I am trying to locate the X&Y of all horizontal lines in a PDF document. I was using the code here: code to detect horizontal lines
This code marks the horizontal lines verywell but I am not able to extract their coordinates in the document.
This is my code:
def DetectLine(pageNum):
# Convert to grayscale and adaptive threshold to obtain a binary image
img = cv2.imread(outpath + 'page_' + str(pageNum) + '.jpg')
gray = cv2.cvtColor(img,cv2.COLOR_BGR2GRAY)
thresh = cv2.threshold(gray, 0, 255, cv2.THRESH_BINARY_INV + cv2.THRESH_OTSU)[1]
# Then we create a kernel and perform morphological transformations to isolate horizontal lines
horizontal_kernel = cv2.getStructuringElement(cv2.MORPH_RECT, (15,1))
detected_lines = cv2.morphologyEx(thresh, cv2.MORPH_OPEN, horizontal_kernel, iterations=2)
# detect lines find contours and draw the result
cnts = cv2.findContours(detected_lines, cv2.RETR_EXTERNAL, cv2.CHAIN_APPROX_SIMPLE)
cnts = cnts[0] if len(cnts) == 2 else cnts[1]
for c in cnts:
cv2.drawContours(img, [c], -1, (36,255,12), 3)
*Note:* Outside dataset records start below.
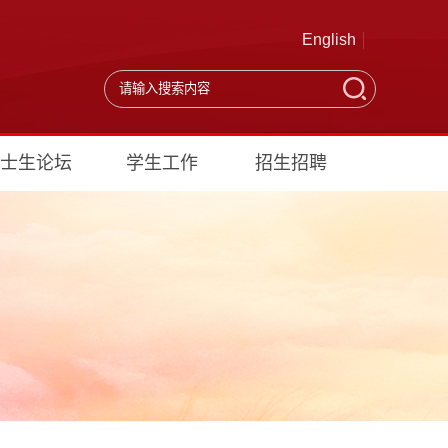
English
士生论坛
学生工作
招生招聘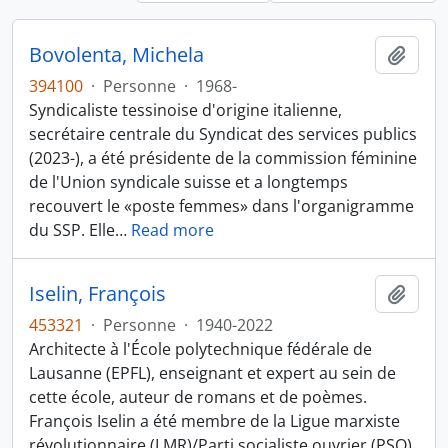
Bovolenta, Michela
Ajout
394100
·
Personne
·
1968-
Syndicaliste tessinoise d'origine italienne,
secrétaire centrale du Syndicat des services publics
(2023-), a été présidente de la commission féminine
de l'Union syndicale suisse et a longtemps
recouvert le «poste femmes» dans l'organigramme
du SSP. Elle
…
Read more
Iselin, François
Ajout
453321
·
Personne
·
1940-2022
Architecte à l'École polytechnique fédérale de
Lausanne (EPFL), enseignant et expert au sein de
cette école, auteur de romans et de poèmes.
François Iselin a été membre de la Ligue marxiste
révolutionnaire (LMR)/Parti socialiste ouvrier (PSO),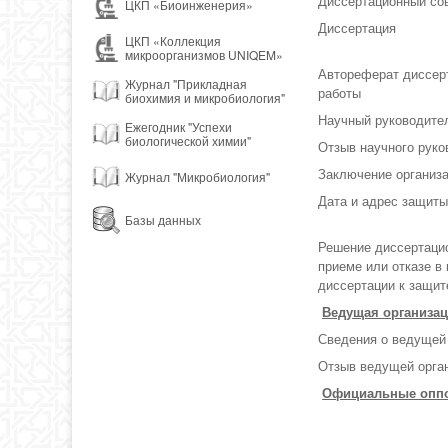
Диссертационный со
ЦКП «Биоинженерия»
Диссертация
ЦКП «Коллекция
микроорганизмов UNIQEM»
Автореферат диссер
Журнал "Прикладная
работы
биохимия и микробиология"
Научный руководите
Ежегодник "Успехи
биологической химии"
Отзыв научного руко
Заключение организ
Журнал "Микробиология"
Дата и адрес защиты
Базы данных
Решение диссертацио
приеме или отказе в
диссертации к защит
Ведущая организа
Сведения о ведущей
Отзыв ведущей орга
Официальные опп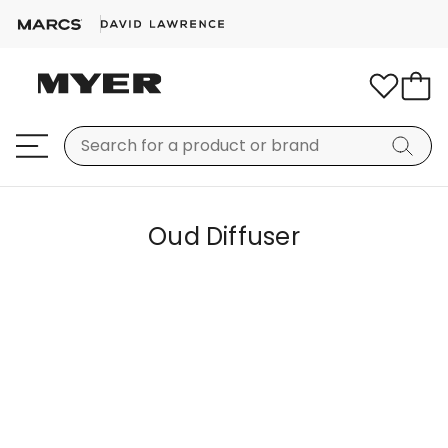
Oud Diffuser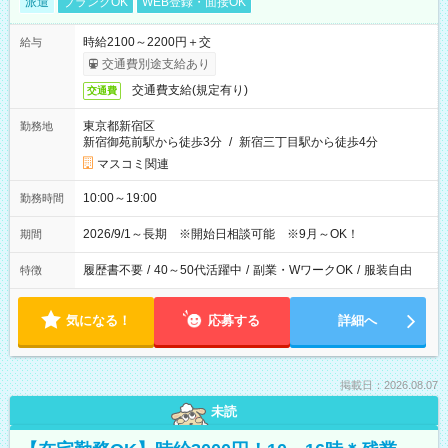
派遣
ブランクOK
WEB登録・面接OK
時給2100～2200円＋交
給与
交通費別途支給あり
交通費支給(規定有り)
交通費
東京都新宿区
勤務地
新宿御苑前駅から徒歩3分
/
新宿三丁目駅から徒歩4分
マスコミ関連
10:00～19:00
勤務時間
2026/9/1～長期 ※開始日相談可能 ※9月～OK！
期間
履歴書不要
/
40～50代活躍中
/
副業・WワークOK
/
服装自由
特徴
気になる！
応募する
詳細へ
掲載日：2026.08.07
未読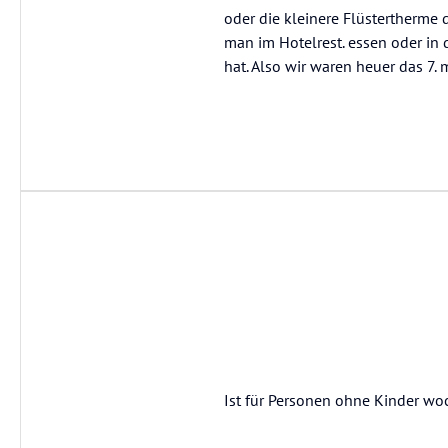
oder die kleinere Flüstertherme
man im Hotelrest. essen oder in
hat. Also wir waren heuer das 7.
Ist für Personen ohne Kinder w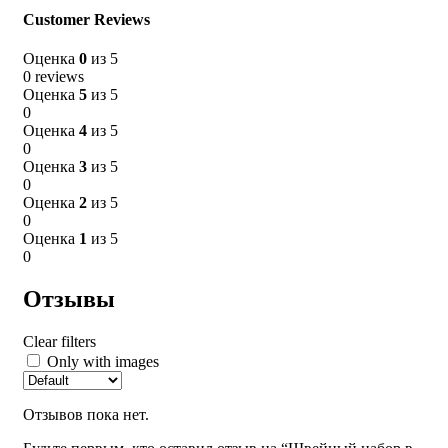
Only with images
Customer Reviews
Оценка
0
из 5
Отзывов пока нет.
0 reviews
Оценка
5
из 5
Будьте первым, кто оставил отзыв на “Швейный набор в
0
картоне (6 ниток, 2пуговицы, булавочка, иголка) с
Оценка
4
из 5
золотой полосой”
0
Оценка
3
из 5
Ваш адрес email не будет опубликован.
Обязательные поля
0
помечены
*
Оценка
2
из 5
0
Ваша оценка
*
Оценка
1
из 5
0
Ваш отзыв
*
Отзывы
Clear filters
Only with images
Отзывов пока нет.
Имя
*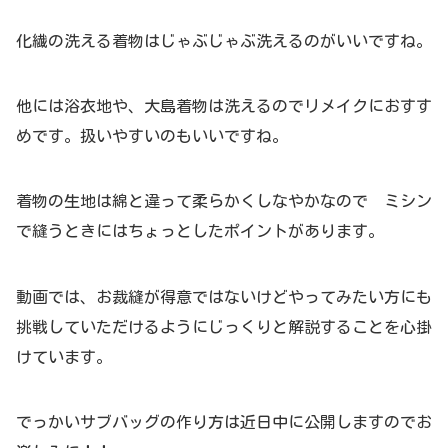
化繊の洗える着物はじゃぶじゃぶ洗えるのがいいですね。
他には浴衣地や、大島着物は洗えるのでリメイクにおすす
めです。扱いやすいのもいいですね。
着物の生地は綿と違って柔らかくしなやかなので ミシン
で縫うときにはちょっとしたポイントがあります。
動画では、お裁縫が得意ではないけどやってみたい方にも
挑戦していただけるようにじっくりと解説することを心掛
けています。
でっかいサブバッグの作り方は近日中に公開しますのでお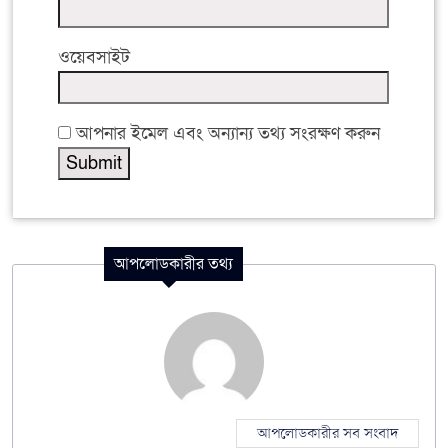
ওয়েবসাইট
আপনার ইমেল এবং অন্যান্য তথ্য সংরক্ষণ করুন
আপলোডকারীর তথ্য
আপলোডকারীর সব সংবাদ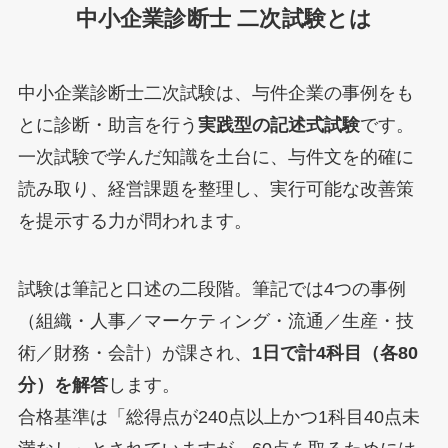
中小企業診断士 二次試験とは
中小企業診断士二次試験は、与件企業の事例をも
とに診断・助言を行う
実践型の記述式試験
です。
一次試験で学んだ知識を土台に、与件文を的確に
読み取り、経営課題を整理し、実行可能な改善策
を提示する力が問われます。
試験は筆記と口述の二段階。筆記では4つの事例
（組織・人事／マーケティング・流通／生産・技
術／財務・会計）が課され、
1日で計4科目（各80
分）を解答
します。
合格基準は「総得点が240点以上かつ1科目40点未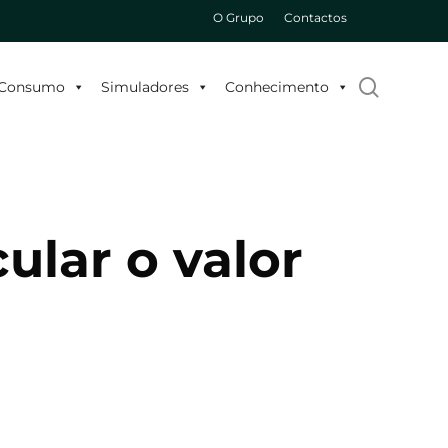
O Grupo
Contactos
search
o Consumo
Simuladores
Conhecimento
ular o valor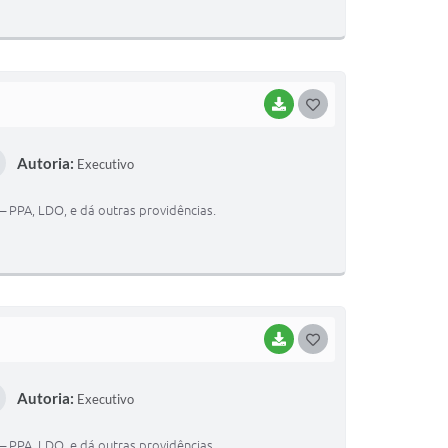
I
BAIXAR
G
O
Autoria:
Executivo
S
T
– PPA, LDO, e dá outras providências.
E
I
BAIXAR
G
O
Autoria:
Executivo
S
T
– PPA, LDO, e dá outras providências.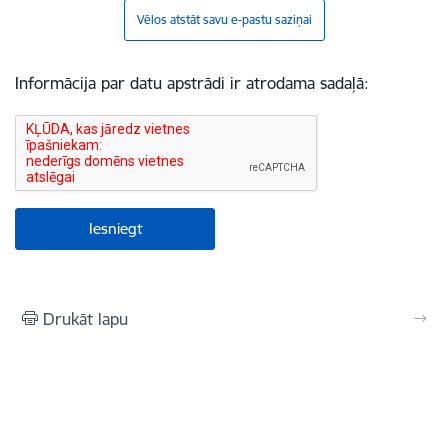
Vēlos atstāt savu e-pastu saziņai
Informācija par datu apstrādi ir atrodama sadaļā:
Drukāt lapu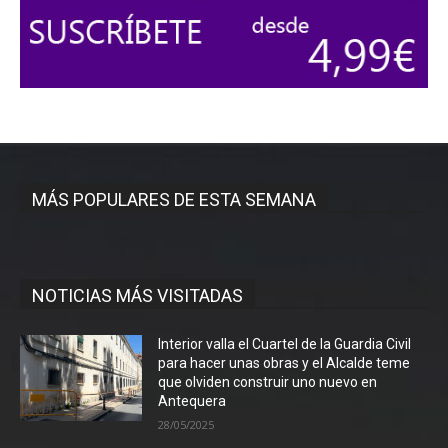
MÁS POPULARES DE ESTA SEMANA
NOTICIAS MÁS VISITADAS
Interior valla el Cuartel de la Guardia Civil
para hacer unas obras y el Alcalde teme
que olviden construir uno nuevo en
Antequera
28/05/2025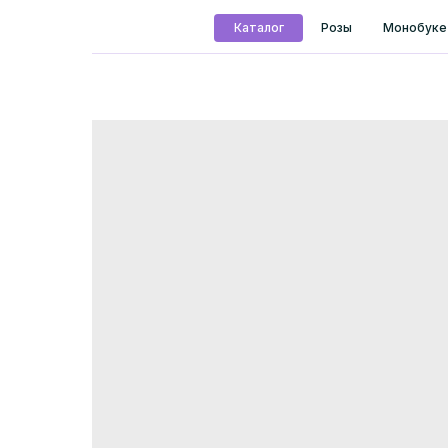
Каталог
Розы
Монобуке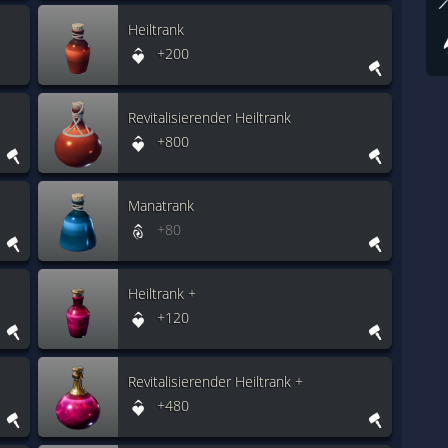
Heiltrank
+200
Revitalisierender Heiltrank
+800
Manatrank
+80
Heiltrank +
+120
Revitalisierender Heiltrank +
+480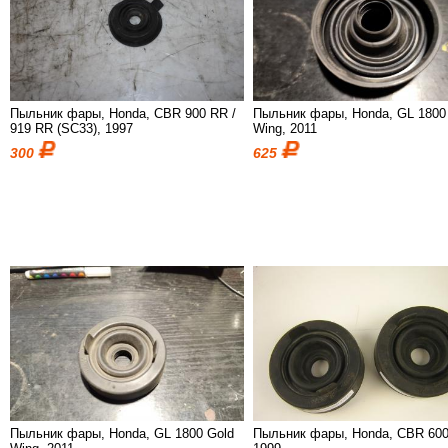
Пыльник фары, Honda, CBR 900 RR /
Пыльник фары, Honda, GL 1800
919 RR (SC33), 1997
Wing, 2011
300
625
Пыльник фары, Honda, GL 1800 Gold
Пыльник фары, Honda, CBR 600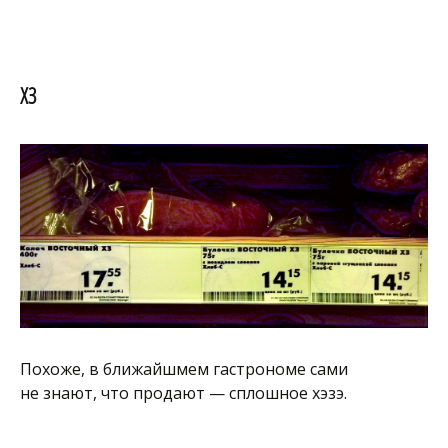
ХЗ
Похоже, в ближайшмем гастрономе сами
не знают, что продают — сплошное хэзэ.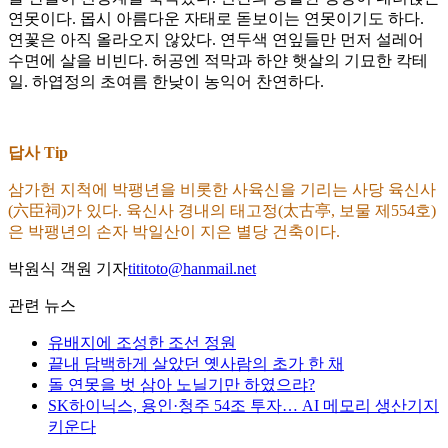
연못이다. 몹시 아름다운 자태로 돋보이는 연못이기도 하다.
연꽃은 아직 올라오지 않았다. 연두색 연잎들만 먼저 설레어
수면에 살을 비빈다. 허공엔 적막과 하얀 햇살의 기묘한 칵테
일. 하엽정의 초여름 한낮이 농익어 찬연하다.
답사 Tip
삼가헌 지척에 박팽년을 비롯한 사육신을 기리는 사당 육신사
(六臣祠)가 있다. 육신사 경내의 태고정(太古亭, 보물 제554호)
은 박팽년의 손자 박일산이 지은 별당 건축이다.
박원식 객원 기자
tititoto@hanmail.net
관련 뉴스
유배지에 조성한 조선 정원
끝내 담백하게 살았던 옛사람의 초가 한 채
돌 연못을 벗 삼아 노닐기만 하였으랴?
SK하이닉스, 용인·청주 54조 투자… AI 메모리 생산기지
키운다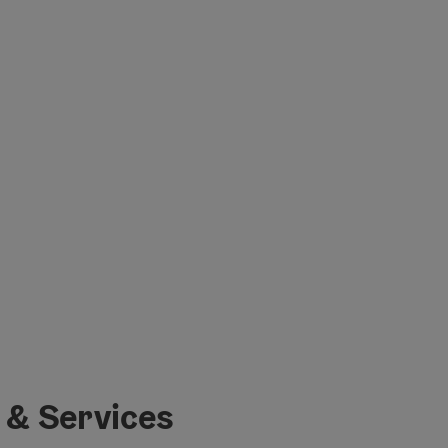
 & Services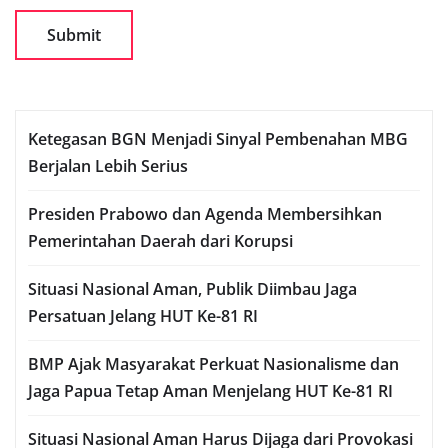
Ketegasan BGN Menjadi Sinyal Pembenahan MBG
Berjalan Lebih Serius
Presiden Prabowo dan Agenda Membersihkan
Pemerintahan Daerah dari Korupsi
Situasi Nasional Aman, Publik Diimbau Jaga
Persatuan Jelang HUT Ke-81 RI
BMP Ajak Masyarakat Perkuat Nasionalisme dan
Jaga Papua Tetap Aman Menjelang HUT Ke-81 RI
Situasi Nasional Aman Harus Dijaga dari Provokasi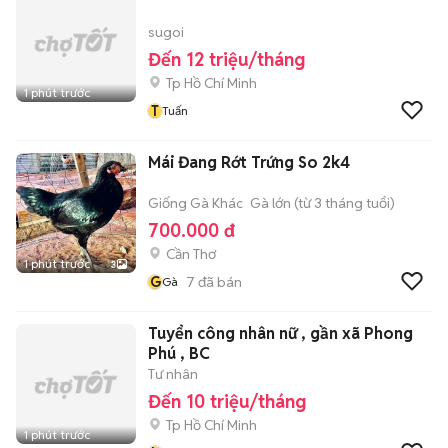
sugoi
Đến 12 triệu/tháng
Tp Hồ Chí Minh
1 phút trước
T
Tuấn
Mái Đang Rớt Trứng So 2k4
Giống Gà Khác
Gà lớn (từ 3 tháng tuổi)
700.000 đ
Cần Thơ
1 phút trước
3
G
7
đã bán
Gà
Tuyển công nhân nữ , gần xã Phong
Phú , BC
Tư nhân
Đến 10 triệu/tháng
Tp Hồ Chí Minh
1 phút trước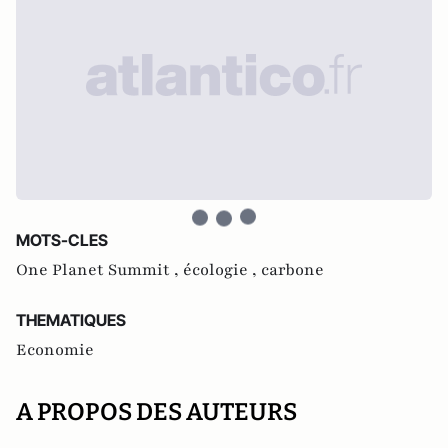
MOTS-CLES
One Planet Summit ,
écologie ,
carbone
THEMATIQUES
Economie
A PROPOS DES AUTEURS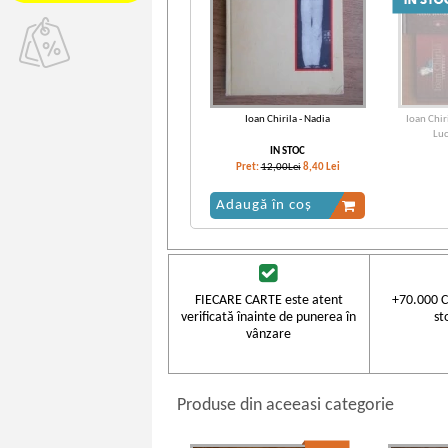
Ioan Chirila - Nadia
Ioan Chir
Luc
IN STOC
Pret:
12,00Lei
8,40
Lei
Adaugă în coș
FIECARE CARTE este atent
+70.000 C
verificată înainte de punerea în
st
vânzare
Produse din aceeasi categorie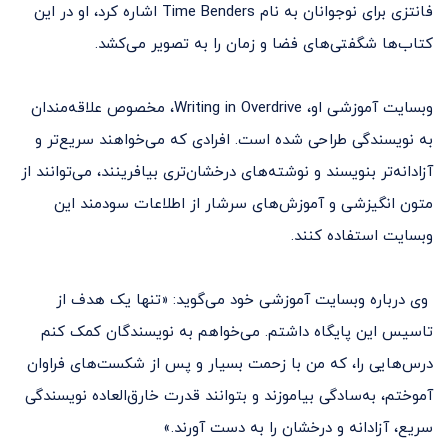
فانتزی برای نوجوانان به نام Time Benders اشاره کرد، او در این
کتاب‌ها شگفتی‌های فضا و زمان را به تصویر می‌کشد.
وبسایت آموزشی او، Writing in Overdrive، مخصوص علاقه‌مندان
به نویسندگی طراحی شده است. افرادی که می‌خواهند سریع‌تر و
آزادانه‌تر بنویسند و نوشته‌های درخشان‌تری بیافرینند، می‌توانند از
متون انگیزشی و آموزش‌های سرشار از اطلاعات سودمند این
وبسایت استفاده کنند.
وی درباره وبسایت آموزشی خود می‌گوید: «تنها یک هدف از
تاسیس این پایگاه داشتم. می‌خواهم به نویسندگان کمک کنم
درس‌هایی را، که من با زحمت بسیار و پس از شکست‌های فراوان
آموختم، به‌سادگی بیاموزند و بتوانند قدرت خارق‌العاده نویسندگی
سریع، آزادانه و درخشان را به دست آورند.»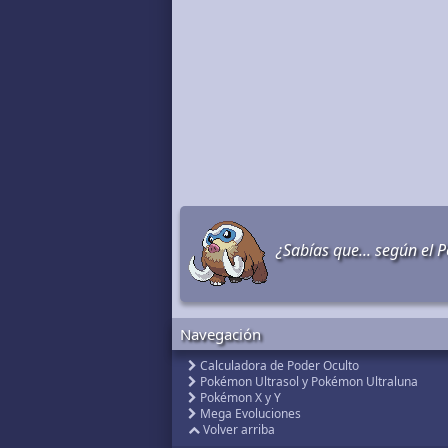
¿Sabías que... según el 
Navegación
Calculadora de Poder Oculto
Pokémon Ultrasol y Pokémon Ultraluna
Pokémon X y Y
Mega Evoluciones
Volver arriba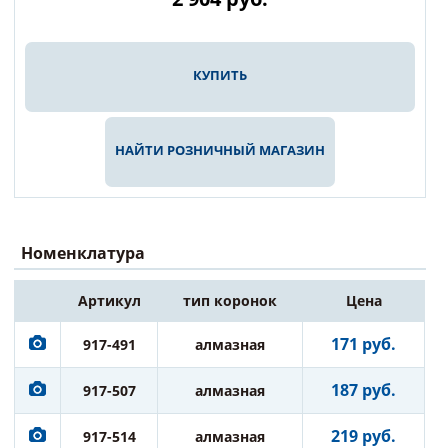
КУПИТЬ
НАЙТИ РОЗНИЧНЫЙ МАГАЗИН
Номенклатура
Артикул
тип коронок
Цена
171 руб.
917-491
алмазная
187 руб.
917-507
алмазная
219 руб.
917-514
алмазная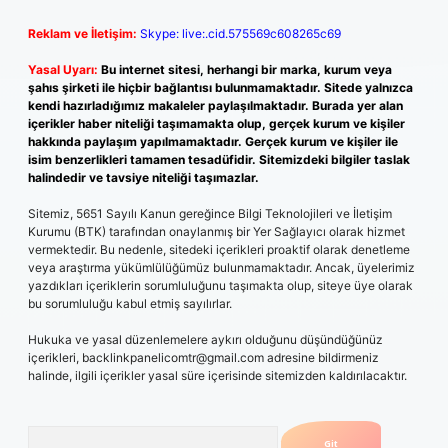
Reklam ve İletişim:
Skype: live:.cid.575569c608265c69
Yasal Uyarı:
Bu internet sitesi, herhangi bir marka, kurum veya
şahıs şirketi ile hiçbir bağlantısı bulunmamaktadır. Sitede yalnızca
kendi hazırladığımız makaleler paylaşılmaktadır. Burada yer alan
içerikler haber niteliği taşımamakta olup, gerçek kurum ve kişiler
hakkında paylaşım yapılmamaktadır. Gerçek kurum ve kişiler ile
isim benzerlikleri tamamen tesadüfidir. Sitemizdeki bilgiler taslak
halindedir ve tavsiye niteliği taşımazlar.
Sitemiz, 5651 Sayılı Kanun gereğince Bilgi Teknolojileri ve İletişim
Kurumu (BTK) tarafından onaylanmış bir Yer Sağlayıcı olarak hizmet
vermektedir. Bu nedenle, sitedeki içerikleri proaktif olarak denetleme
veya araştırma yükümlülüğümüz bulunmamaktadır. Ancak, üyelerimiz
yazdıkları içeriklerin sorumluluğunu taşımakta olup, siteye üye olarak
bu sorumluluğu kabul etmiş sayılırlar.
Hukuka ve yasal düzenlemelere aykırı olduğunu düşündüğünüz
içerikleri,
backlinkpanelicomtr@gmail.com
adresine bildirmeniz
halinde, ilgili içerikler yasal süre içerisinde sitemizden kaldırılacaktır.
Arama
cv2.imshow('image_' + str(pageNum), img)
This function gets the pagenumber and reads a pre-prepared JPG of the specific page.
How can I return the Xs & Ys?
If only need the points: you can extract it with:
Point 1: c[0][0]
or cnts[num]c[0][0]
Point 2: c[1][0]
or cnts[num]c[1][0]
where num is the index of the contour
Middle point The solution will be:
(cnts[0][1][0][0]+cnts[0][0][0][0])//2,cnts[0][0][0][1]
Since each line or countour for get has two points, you can calculate the middle point with the average formula. e.g: x1=10 and x2=90, the middle point then is (10+90)/2
Here is the complete code:
import cv2
image = cv2.imread('2.png')
gray = cv2.cvtColor(image,cv2.COLOR_BGR2GRAY)
thresh = cv2.threshold(gray, 0, 255, cv2.THRESH_BINARY_INV + cv2.THRESH_OTSU)[1]
horizontal_kernel = cv2.getStructuringElement(cv2.MORPH_RECT, (15,1))
detected_lines = cv2.morphologyEx(thresh, cv2.MORPH_OPEN, horizontal_kernel, iterations=2)
cnts = cv2.findContours(detected_lines, cv2.RETR_EXTERNAL, cv2.CHAIN_APPROX_SIMPLE)
cnts = cnts[0] if len(cnts) == 2 else cnts[1]
for c in cnts:
x,y=(c[1][0][0]+c[0][0][0])//2,c[0][0][1]
print(f'The middle point is: x: {x}, y: {y}')
cv2.drawContours(image, [c], -1, (36,255,12), 3)
cv2.circle(image, (x,y), radius=5, color=(0, 0, 255), thickness=-1)
cv2.imshow('thresh', thresh)
cv2.imshow('detected_lines', detected_lines)
cv2.imshow('image', image)
cv2.waitKey()